▶ [Instructions to follow] Print the records below word for word, beginning with the first line and ending once the line containing "Where are all" is printed.

▶ [Records for this exercise]
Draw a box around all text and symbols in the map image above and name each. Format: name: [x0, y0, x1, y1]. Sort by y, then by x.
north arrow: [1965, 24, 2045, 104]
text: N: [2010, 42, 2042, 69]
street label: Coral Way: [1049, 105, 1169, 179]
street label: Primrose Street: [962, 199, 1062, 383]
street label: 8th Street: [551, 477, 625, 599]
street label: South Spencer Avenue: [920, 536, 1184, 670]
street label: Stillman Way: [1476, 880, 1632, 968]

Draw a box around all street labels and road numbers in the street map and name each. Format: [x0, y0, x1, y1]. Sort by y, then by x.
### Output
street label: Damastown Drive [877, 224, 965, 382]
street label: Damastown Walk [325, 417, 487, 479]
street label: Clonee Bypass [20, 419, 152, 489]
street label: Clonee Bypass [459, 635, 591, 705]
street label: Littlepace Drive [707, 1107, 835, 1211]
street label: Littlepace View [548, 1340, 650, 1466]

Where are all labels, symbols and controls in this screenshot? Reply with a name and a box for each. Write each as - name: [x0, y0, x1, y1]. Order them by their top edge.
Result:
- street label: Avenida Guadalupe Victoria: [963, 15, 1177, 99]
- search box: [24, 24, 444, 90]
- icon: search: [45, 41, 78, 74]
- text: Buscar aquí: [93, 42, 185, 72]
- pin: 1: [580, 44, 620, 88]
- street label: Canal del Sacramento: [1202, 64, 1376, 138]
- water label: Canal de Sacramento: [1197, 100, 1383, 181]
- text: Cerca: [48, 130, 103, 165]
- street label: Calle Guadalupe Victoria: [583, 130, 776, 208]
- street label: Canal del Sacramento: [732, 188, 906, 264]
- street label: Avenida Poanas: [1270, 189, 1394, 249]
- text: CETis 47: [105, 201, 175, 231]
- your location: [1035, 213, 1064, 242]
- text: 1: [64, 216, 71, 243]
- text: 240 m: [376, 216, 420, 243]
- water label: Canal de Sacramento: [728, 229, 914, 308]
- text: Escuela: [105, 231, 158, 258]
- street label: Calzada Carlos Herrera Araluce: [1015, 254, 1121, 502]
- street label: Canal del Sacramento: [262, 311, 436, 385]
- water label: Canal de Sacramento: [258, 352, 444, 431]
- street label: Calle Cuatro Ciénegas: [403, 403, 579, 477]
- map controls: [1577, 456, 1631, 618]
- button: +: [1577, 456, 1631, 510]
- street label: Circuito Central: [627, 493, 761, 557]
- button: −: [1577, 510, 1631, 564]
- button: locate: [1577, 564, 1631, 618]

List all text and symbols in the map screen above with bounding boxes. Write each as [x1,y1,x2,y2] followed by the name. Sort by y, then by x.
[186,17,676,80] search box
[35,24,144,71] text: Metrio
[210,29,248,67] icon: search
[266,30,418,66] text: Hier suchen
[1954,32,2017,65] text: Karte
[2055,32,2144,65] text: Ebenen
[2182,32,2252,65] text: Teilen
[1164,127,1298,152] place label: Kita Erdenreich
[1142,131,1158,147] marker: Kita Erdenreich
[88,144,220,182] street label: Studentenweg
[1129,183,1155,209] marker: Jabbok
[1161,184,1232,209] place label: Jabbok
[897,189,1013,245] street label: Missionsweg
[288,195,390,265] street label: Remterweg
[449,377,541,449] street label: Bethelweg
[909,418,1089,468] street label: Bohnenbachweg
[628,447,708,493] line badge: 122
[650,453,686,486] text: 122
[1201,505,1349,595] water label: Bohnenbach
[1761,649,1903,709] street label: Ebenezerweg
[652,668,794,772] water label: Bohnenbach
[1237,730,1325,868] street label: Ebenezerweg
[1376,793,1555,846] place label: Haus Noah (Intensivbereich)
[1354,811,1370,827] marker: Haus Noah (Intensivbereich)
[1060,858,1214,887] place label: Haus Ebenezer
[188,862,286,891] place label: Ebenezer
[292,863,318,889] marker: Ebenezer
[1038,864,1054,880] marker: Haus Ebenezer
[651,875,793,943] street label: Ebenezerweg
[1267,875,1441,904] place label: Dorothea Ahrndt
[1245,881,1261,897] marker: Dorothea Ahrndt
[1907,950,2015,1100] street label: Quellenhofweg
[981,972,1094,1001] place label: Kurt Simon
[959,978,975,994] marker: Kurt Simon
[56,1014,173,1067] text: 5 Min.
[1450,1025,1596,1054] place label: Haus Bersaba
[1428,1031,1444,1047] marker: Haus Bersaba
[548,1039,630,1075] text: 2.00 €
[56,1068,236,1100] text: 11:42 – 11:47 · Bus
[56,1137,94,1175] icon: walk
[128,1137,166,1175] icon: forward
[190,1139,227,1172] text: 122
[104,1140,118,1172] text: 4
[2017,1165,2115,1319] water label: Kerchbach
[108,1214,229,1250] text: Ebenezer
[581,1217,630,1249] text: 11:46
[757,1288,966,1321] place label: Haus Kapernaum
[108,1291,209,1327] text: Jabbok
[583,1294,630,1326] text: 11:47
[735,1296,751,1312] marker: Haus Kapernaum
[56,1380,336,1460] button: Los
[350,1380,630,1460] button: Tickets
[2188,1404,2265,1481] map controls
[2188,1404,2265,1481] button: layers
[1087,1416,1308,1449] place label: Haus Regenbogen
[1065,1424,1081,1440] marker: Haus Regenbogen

▶ [Result of the exercise]
Draw a box around all text and symbols in the map image above and name each. Format: name: [x0, y0, x1, y1]. Sort by y, then by x.
north arrow: [1965, 24, 2045, 104]
text: N: [2010, 42, 2042, 69]
street label: Coral Way: [1049, 105, 1169, 179]
street label: Primrose Street: [962, 199, 1062, 383]
street label: 8th Street: [551, 477, 625, 599]
street label: South Spencer Avenue: [920, 536, 1184, 670]
street label: Stillman Way: [1476, 880, 1632, 968]

Draw a box around all street labels and road numbers in the street map and name each. Format: [x0, y0, x1, y1]. Sort by y, then by x.
### Output
street label: Damastown Drive [877, 224, 965, 382]
street label: Damastown Walk [325, 417, 487, 479]
street label: Clonee Bypass [20, 419, 152, 489]
street label: Clonee Bypass [459, 635, 591, 705]
street label: Littlepace Drive [707, 1107, 835, 1211]
street label: Littlepace View [548, 1340, 650, 1466]

Where are all labels, symbols and controls in this screenshot? Reply with a name and a box for each. Write each as - name: [x0, y0, x1, y1]. Order them by their top edge.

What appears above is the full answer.